=== What you should do ===
A faithful copy of the listing below is needed, one that contains no pictures.

=== Provided records ===
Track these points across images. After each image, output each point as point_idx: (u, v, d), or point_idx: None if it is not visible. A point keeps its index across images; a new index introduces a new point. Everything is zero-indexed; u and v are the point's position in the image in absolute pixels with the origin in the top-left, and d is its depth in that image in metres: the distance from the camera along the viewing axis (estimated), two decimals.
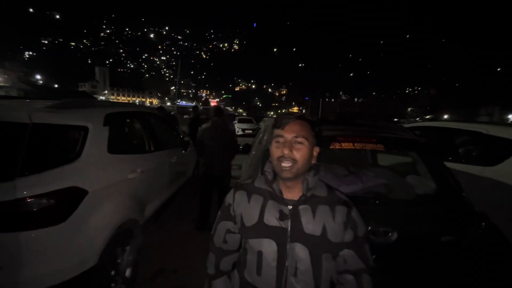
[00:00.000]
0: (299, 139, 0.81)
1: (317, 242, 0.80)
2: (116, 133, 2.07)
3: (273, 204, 0.85)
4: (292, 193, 0.85)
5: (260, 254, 0.83)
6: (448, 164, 1.76)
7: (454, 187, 1.64)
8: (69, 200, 1.48)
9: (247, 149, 3.26)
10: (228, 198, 0.94)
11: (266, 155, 1.81)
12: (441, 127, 3.37)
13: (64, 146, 1.68)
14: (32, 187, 1.33)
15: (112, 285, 1.83)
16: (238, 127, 15.83)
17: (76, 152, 1.65)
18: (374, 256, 0.88)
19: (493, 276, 1.90)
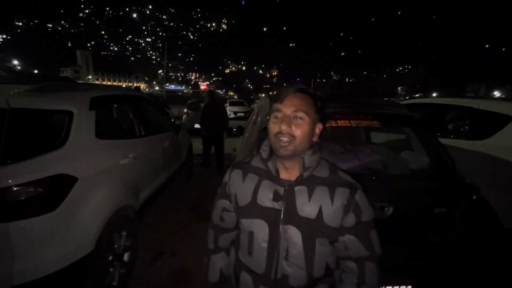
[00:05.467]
0: (299, 114, 0.74)
1: (311, 226, 0.76)
2: (104, 118, 1.99)
3: (268, 184, 0.81)
4: (290, 173, 0.80)
5: (251, 234, 0.81)
6: (439, 140, 1.78)
7: (447, 161, 1.66)
8: (58, 188, 1.42)
9: (240, 131, 3.22)
10: (225, 177, 0.92)
11: (261, 136, 1.77)
12: (432, 103, 3.40)
13: (48, 132, 1.60)
14: (17, 176, 1.27)
15: (111, 269, 1.83)
16: (229, 110, 15.56)
17: (61, 138, 1.57)
18: None
19: (481, 244, 2.00)
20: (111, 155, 1.95)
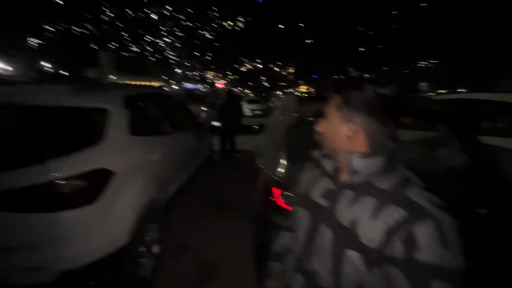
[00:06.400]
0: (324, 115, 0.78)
1: (344, 234, 0.70)
2: (136, 115, 2.07)
3: (325, 180, 0.82)
4: (347, 176, 0.78)
5: (297, 220, 0.87)
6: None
7: (487, 160, 1.57)
8: (98, 181, 1.51)
9: (261, 129, 3.23)
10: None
11: (288, 130, 1.77)
12: (466, 99, 3.21)
13: (88, 128, 1.69)
14: (63, 169, 1.36)
15: (143, 260, 1.92)
16: (247, 108, 15.63)
17: (99, 135, 1.65)
18: None
19: None
20: (143, 151, 2.02)
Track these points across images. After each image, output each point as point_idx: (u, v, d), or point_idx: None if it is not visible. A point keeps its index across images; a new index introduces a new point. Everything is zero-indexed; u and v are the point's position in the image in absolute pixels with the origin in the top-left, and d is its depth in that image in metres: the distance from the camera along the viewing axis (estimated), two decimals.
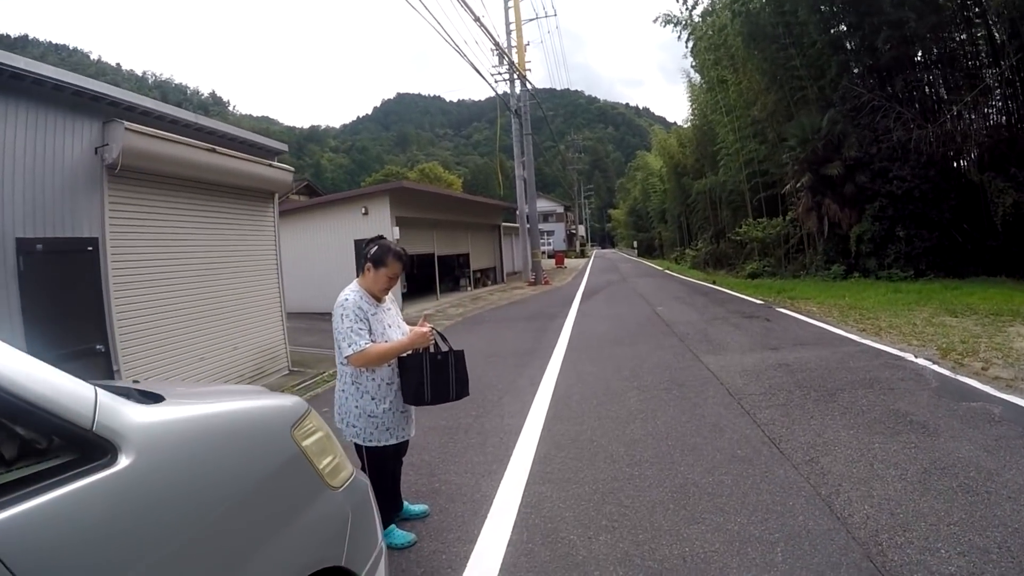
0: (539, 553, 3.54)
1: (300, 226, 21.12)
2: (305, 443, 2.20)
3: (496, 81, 29.47)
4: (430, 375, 3.77)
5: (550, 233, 72.80)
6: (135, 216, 7.46)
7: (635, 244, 73.67)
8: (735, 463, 4.68)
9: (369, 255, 3.79)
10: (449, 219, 24.60)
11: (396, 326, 3.87)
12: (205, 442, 1.84)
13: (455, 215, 25.26)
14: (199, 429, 1.86)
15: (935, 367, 7.23)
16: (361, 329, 3.56)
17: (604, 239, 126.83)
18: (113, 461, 1.50)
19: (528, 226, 29.57)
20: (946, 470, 4.23)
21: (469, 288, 27.22)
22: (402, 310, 18.46)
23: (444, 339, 3.93)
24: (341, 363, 3.68)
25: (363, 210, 19.56)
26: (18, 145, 6.01)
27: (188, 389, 2.51)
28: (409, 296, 22.16)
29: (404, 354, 3.72)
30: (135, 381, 2.69)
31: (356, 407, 3.71)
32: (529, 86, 30.32)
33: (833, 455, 4.69)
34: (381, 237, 3.93)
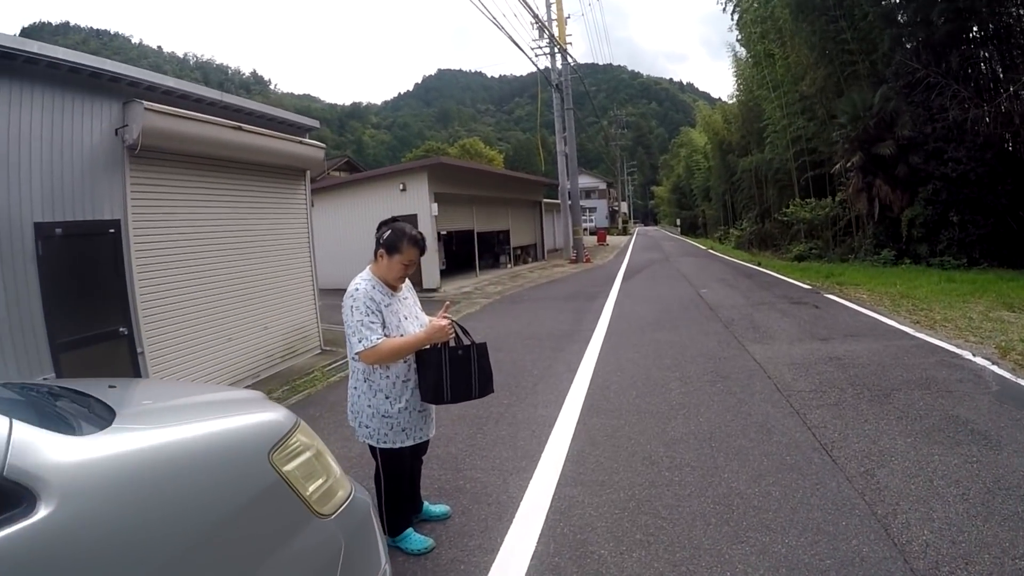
0: (566, 569, 3.25)
1: (338, 202, 21.22)
2: (288, 467, 1.93)
3: (536, 55, 29.19)
4: (450, 371, 3.42)
5: (592, 210, 71.97)
6: (158, 197, 7.30)
7: (678, 222, 72.64)
8: (784, 472, 4.30)
9: (382, 240, 3.44)
10: (489, 195, 24.28)
11: (413, 318, 3.53)
12: (151, 479, 1.56)
13: (495, 191, 24.89)
14: (144, 463, 1.58)
15: (995, 368, 6.65)
16: (373, 323, 3.24)
17: (647, 216, 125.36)
18: (31, 510, 1.28)
19: (569, 202, 29.06)
20: (1011, 491, 3.80)
21: (509, 265, 26.97)
22: (439, 288, 18.92)
23: (465, 332, 3.58)
24: (352, 358, 3.37)
25: (401, 186, 19.44)
26: (34, 130, 5.86)
27: (155, 404, 2.22)
28: (448, 273, 22.19)
29: (421, 349, 3.40)
30: (111, 386, 2.42)
31: (369, 406, 3.41)
32: (570, 60, 29.70)
33: (890, 467, 4.28)
34: (395, 219, 3.58)
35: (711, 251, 33.36)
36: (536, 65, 29.07)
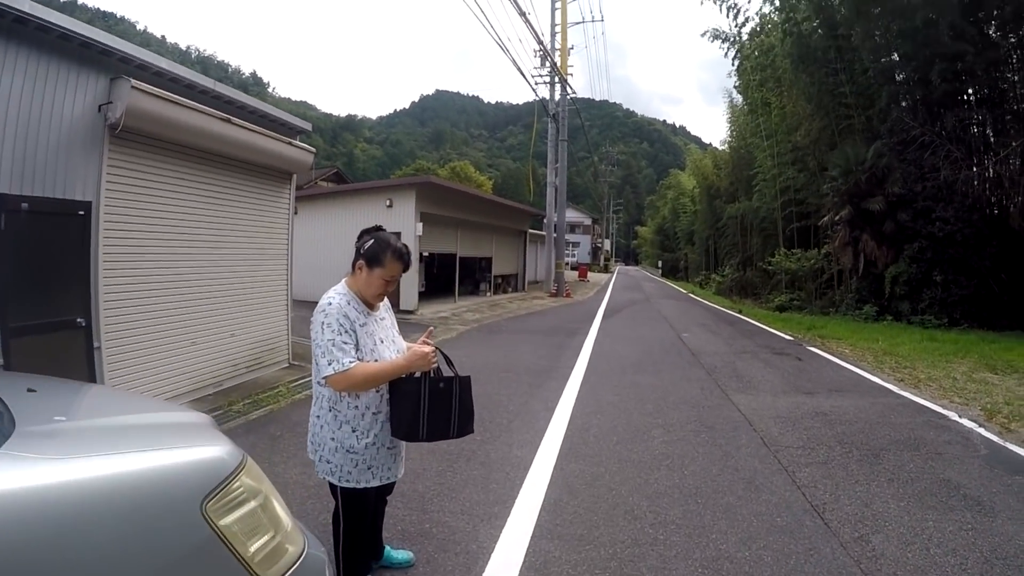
0: None
1: (323, 212, 20.91)
2: (225, 520, 1.55)
3: (536, 83, 29.20)
4: (428, 405, 3.00)
5: (575, 244, 72.20)
6: (135, 182, 6.86)
7: (660, 263, 72.85)
8: (775, 534, 4.01)
9: (363, 250, 3.07)
10: (475, 220, 23.98)
11: (390, 341, 3.15)
12: (44, 530, 1.20)
13: (481, 216, 24.61)
14: (23, 508, 1.22)
15: (982, 430, 6.67)
16: (346, 343, 2.84)
17: (628, 256, 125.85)
18: None
19: (555, 235, 28.97)
20: (1008, 561, 3.68)
21: (489, 293, 26.59)
22: (416, 311, 18.46)
23: (449, 362, 3.20)
24: (318, 383, 2.99)
25: (388, 202, 19.15)
26: (13, 94, 5.45)
27: (69, 422, 1.82)
28: (426, 296, 21.79)
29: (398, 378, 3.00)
30: (29, 390, 2.06)
31: (332, 439, 3.00)
32: (569, 90, 29.79)
33: (884, 533, 4.06)
34: (379, 228, 3.22)
35: (692, 295, 33.32)
36: (535, 91, 29.11)
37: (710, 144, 64.99)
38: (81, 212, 6.22)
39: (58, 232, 6.06)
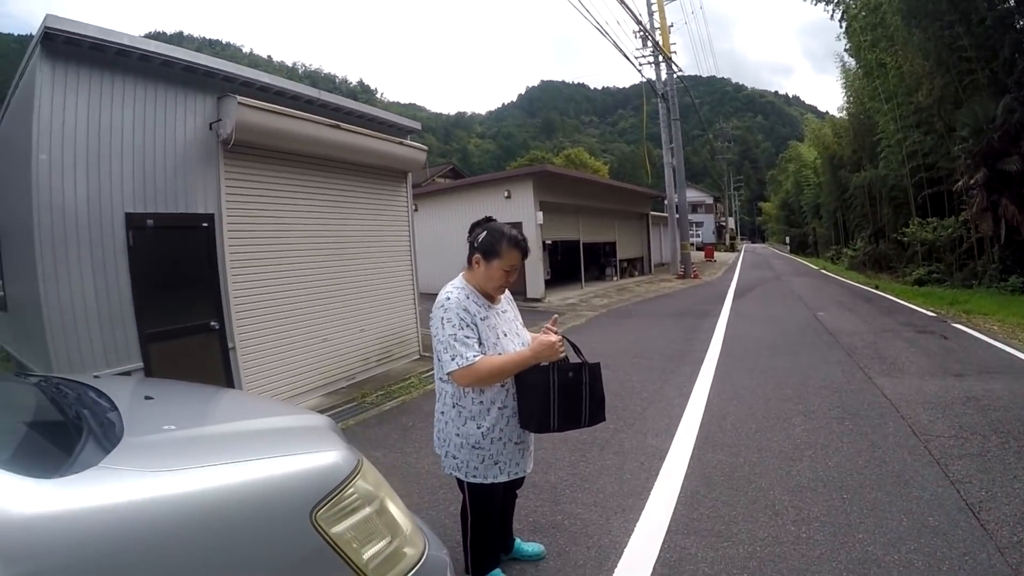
0: None
1: (442, 207, 21.23)
2: (337, 528, 1.48)
3: (640, 64, 28.59)
4: (557, 396, 2.85)
5: (699, 224, 70.31)
6: (254, 192, 7.19)
7: (787, 240, 69.72)
8: (926, 535, 3.54)
9: (476, 243, 2.97)
10: (595, 206, 23.58)
11: (514, 334, 3.02)
12: (135, 544, 1.16)
13: (601, 202, 24.17)
14: (125, 523, 1.18)
15: None
16: (468, 338, 2.75)
17: (754, 233, 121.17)
18: None
19: (677, 216, 28.19)
20: None
21: (615, 278, 26.24)
22: (543, 299, 18.51)
23: (577, 350, 3.04)
24: (441, 379, 2.92)
25: (506, 193, 19.17)
26: (126, 122, 5.82)
27: (178, 431, 1.78)
28: (552, 283, 21.77)
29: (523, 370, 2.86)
30: (147, 397, 2.08)
31: (458, 435, 2.92)
32: (675, 68, 28.86)
33: None
34: (490, 219, 3.13)
35: (824, 271, 31.37)
36: (641, 73, 28.69)
37: (827, 112, 61.18)
38: (205, 224, 6.55)
39: (185, 243, 6.42)
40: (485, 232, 2.99)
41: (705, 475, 4.60)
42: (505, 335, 2.95)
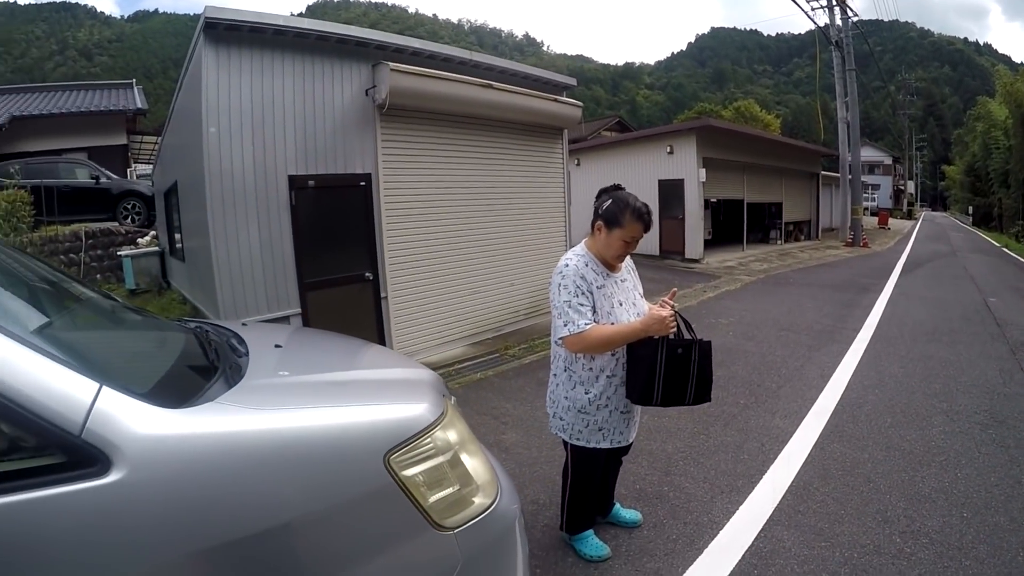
0: None
1: (605, 161, 21.27)
2: (408, 472, 1.73)
3: (813, 9, 26.43)
4: (663, 371, 2.92)
5: (875, 187, 65.71)
6: (408, 152, 7.62)
7: (970, 210, 63.58)
8: None
9: (601, 211, 3.05)
10: (761, 163, 22.57)
11: (630, 304, 3.10)
12: (229, 465, 1.50)
13: (768, 159, 23.12)
14: (226, 447, 1.52)
15: None
16: (582, 305, 2.88)
17: (935, 199, 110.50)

=== Output of the task ===
Track these points across images. After each image, output each point as point_idx: (u, v, d), or point_idx: None if it is not visible. A point keeps its index across images; a new index introduces a new point. Everything is zero-indexed; u and v are the point's position in the image in absolute pixels with the origin in the top-left, and d is its depth in that image in metres: the distance from the camera along the viewing axis (estimated), two decimals.
[00:00.000]
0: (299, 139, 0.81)
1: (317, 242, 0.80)
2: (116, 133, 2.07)
3: (273, 204, 0.85)
4: (292, 193, 0.85)
5: (260, 254, 0.83)
6: (448, 164, 1.76)
7: (454, 187, 1.64)
8: (69, 200, 1.48)
9: (247, 149, 3.26)
10: (228, 198, 0.94)
11: (266, 155, 1.81)
12: (441, 127, 3.37)
13: (64, 146, 1.68)
14: (32, 187, 1.33)
15: (112, 285, 1.83)
16: (238, 127, 15.83)
17: (76, 152, 1.65)
18: (374, 256, 0.88)
19: (493, 276, 1.90)
[00:05.467]
0: (299, 114, 0.74)
1: (311, 226, 0.76)
2: (104, 118, 1.99)
3: (268, 184, 0.81)
4: (290, 173, 0.80)
5: (251, 234, 0.81)
6: (439, 140, 1.78)
7: (447, 161, 1.66)
8: (58, 188, 1.42)
9: (240, 131, 3.22)
10: (225, 177, 0.92)
11: (261, 136, 1.77)
12: (432, 103, 3.40)
13: (48, 132, 1.60)
14: (17, 176, 1.27)
15: (111, 269, 1.83)
16: (229, 110, 15.56)
17: (61, 138, 1.57)
18: None
19: (481, 244, 2.00)
20: (111, 155, 1.95)
[00:06.400]
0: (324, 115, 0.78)
1: (344, 234, 0.70)
2: (136, 115, 2.07)
3: (325, 180, 0.82)
4: (347, 176, 0.78)
5: (297, 220, 0.87)
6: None
7: (487, 160, 1.57)
8: (98, 181, 1.51)
9: (261, 129, 3.23)
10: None
11: (288, 130, 1.77)
12: (466, 99, 3.21)
13: (88, 128, 1.69)
14: (63, 169, 1.36)
15: (143, 260, 1.92)
16: (247, 108, 15.63)
17: (99, 135, 1.65)
18: None
19: None
20: (143, 151, 2.02)
Track these points across images. After each image, output each point as point_idx: (u, v, d), or point_idx: None if it is not visible. A point keeps its index across images; a new index introduces a new point. Everything is zero-indexed; u and v are the point's position in the image in absolute pixels with the origin in the top-left, and d is its depth in that image in metres: the distance from the camera along the viewing axis (estimated), two decimals.
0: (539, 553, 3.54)
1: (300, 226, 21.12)
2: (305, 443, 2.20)
3: (496, 81, 29.47)
4: (430, 375, 3.77)
5: (550, 233, 72.80)
6: (135, 216, 7.46)
7: (635, 244, 73.67)
8: (735, 463, 4.68)
9: (369, 255, 3.79)
10: (449, 219, 24.60)
11: (396, 326, 3.87)
12: (205, 442, 1.84)
13: (455, 215, 25.26)
14: (199, 429, 1.86)
15: (935, 367, 7.23)
16: (361, 329, 3.56)
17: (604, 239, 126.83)
18: (113, 461, 1.50)
19: (528, 226, 29.57)
20: (946, 470, 4.23)
21: (469, 288, 27.22)
22: (402, 310, 18.46)
23: (444, 339, 3.93)
24: (341, 363, 3.68)
25: (363, 210, 19.56)
26: (18, 145, 6.01)
27: (188, 389, 2.51)
28: (409, 296, 22.16)
29: (404, 354, 3.72)
30: (135, 381, 2.69)
31: (356, 407, 3.71)
32: (529, 86, 30.32)
33: (833, 455, 4.69)
34: (381, 237, 3.93)
0: (566, 569, 3.25)
1: (338, 202, 21.22)
2: (288, 467, 1.93)
3: (536, 55, 29.19)
4: (450, 371, 3.42)
5: (592, 210, 71.97)
6: (158, 197, 7.30)
7: (678, 222, 72.64)
8: (784, 472, 4.30)
9: (382, 240, 3.44)
10: (489, 195, 24.28)
11: (413, 318, 3.53)
12: (151, 479, 1.56)
13: (495, 191, 24.89)
14: (144, 463, 1.58)
15: (995, 368, 6.65)
16: (373, 323, 3.24)
17: (647, 216, 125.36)
18: (31, 510, 1.28)
19: (569, 202, 29.06)
20: (1011, 491, 3.80)
21: (509, 265, 26.97)
22: (439, 288, 18.92)
23: (465, 332, 3.58)
24: (352, 358, 3.37)
25: (401, 186, 19.44)
26: (34, 130, 5.86)
27: (155, 404, 2.22)
28: (448, 273, 22.19)
29: (421, 349, 3.40)
30: (111, 386, 2.42)
31: (369, 406, 3.41)
32: (570, 60, 29.70)
33: (890, 467, 4.28)
34: (395, 219, 3.58)
35: (711, 251, 33.36)
36: (536, 65, 29.07)
0: None
1: (323, 212, 20.91)
2: (225, 520, 1.55)
3: (536, 83, 29.20)
4: (428, 405, 3.00)
5: (575, 244, 72.20)
6: (135, 182, 6.86)
7: (660, 263, 72.85)
8: (775, 534, 4.01)
9: (363, 250, 3.07)
10: (475, 220, 23.98)
11: (390, 341, 3.15)
12: (44, 530, 1.20)
13: (481, 216, 24.61)
14: (23, 508, 1.22)
15: (982, 430, 6.67)
16: (346, 343, 2.84)
17: (628, 256, 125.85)
18: None
19: (555, 235, 28.97)
20: (1008, 561, 3.68)
21: (489, 293, 26.59)
22: (416, 311, 18.46)
23: (449, 362, 3.20)
24: (318, 383, 2.99)
25: (388, 202, 19.15)
26: (13, 94, 5.45)
27: (69, 422, 1.82)
28: (426, 296, 21.79)
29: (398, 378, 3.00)
30: (29, 390, 2.06)
31: (332, 439, 3.00)
32: (569, 90, 29.79)
33: (884, 533, 4.06)
34: (379, 228, 3.22)
35: (692, 295, 33.32)
36: (535, 91, 29.11)
37: (710, 144, 64.99)
38: (81, 212, 6.22)
39: (58, 232, 6.06)
0: None
1: (442, 207, 21.23)
2: (337, 528, 1.48)
3: (640, 64, 28.59)
4: (557, 396, 2.85)
5: (699, 224, 70.31)
6: (254, 192, 7.19)
7: (787, 240, 69.72)
8: (926, 535, 3.54)
9: (476, 243, 2.97)
10: (595, 206, 23.58)
11: (514, 334, 3.02)
12: (135, 544, 1.16)
13: (601, 202, 24.17)
14: (125, 523, 1.18)
15: None
16: (468, 338, 2.75)
17: (754, 233, 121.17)
18: None
19: (677, 216, 28.19)
20: None
21: (615, 278, 26.24)
22: (543, 299, 18.51)
23: (577, 350, 3.04)
24: (441, 379, 2.92)
25: (506, 193, 19.17)
26: (126, 122, 5.82)
27: (178, 431, 1.78)
28: (552, 283, 21.77)
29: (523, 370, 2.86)
30: (147, 397, 2.08)
31: (458, 435, 2.92)
32: (675, 68, 28.86)
33: None
34: (490, 219, 3.13)
35: (824, 271, 31.37)
36: (641, 73, 28.69)
37: (827, 112, 61.18)
38: (205, 224, 6.55)
39: (185, 243, 6.42)
40: (485, 232, 2.99)
41: (705, 475, 4.60)
42: (505, 335, 2.95)
0: None
1: (605, 161, 21.27)
2: (408, 472, 1.73)
3: (813, 9, 26.43)
4: (663, 371, 2.92)
5: (875, 187, 65.71)
6: (408, 152, 7.62)
7: (970, 210, 63.58)
8: None
9: (601, 211, 3.05)
10: (761, 163, 22.57)
11: (630, 304, 3.10)
12: (229, 465, 1.50)
13: (768, 159, 23.12)
14: (226, 447, 1.52)
15: None
16: (582, 305, 2.88)
17: (935, 199, 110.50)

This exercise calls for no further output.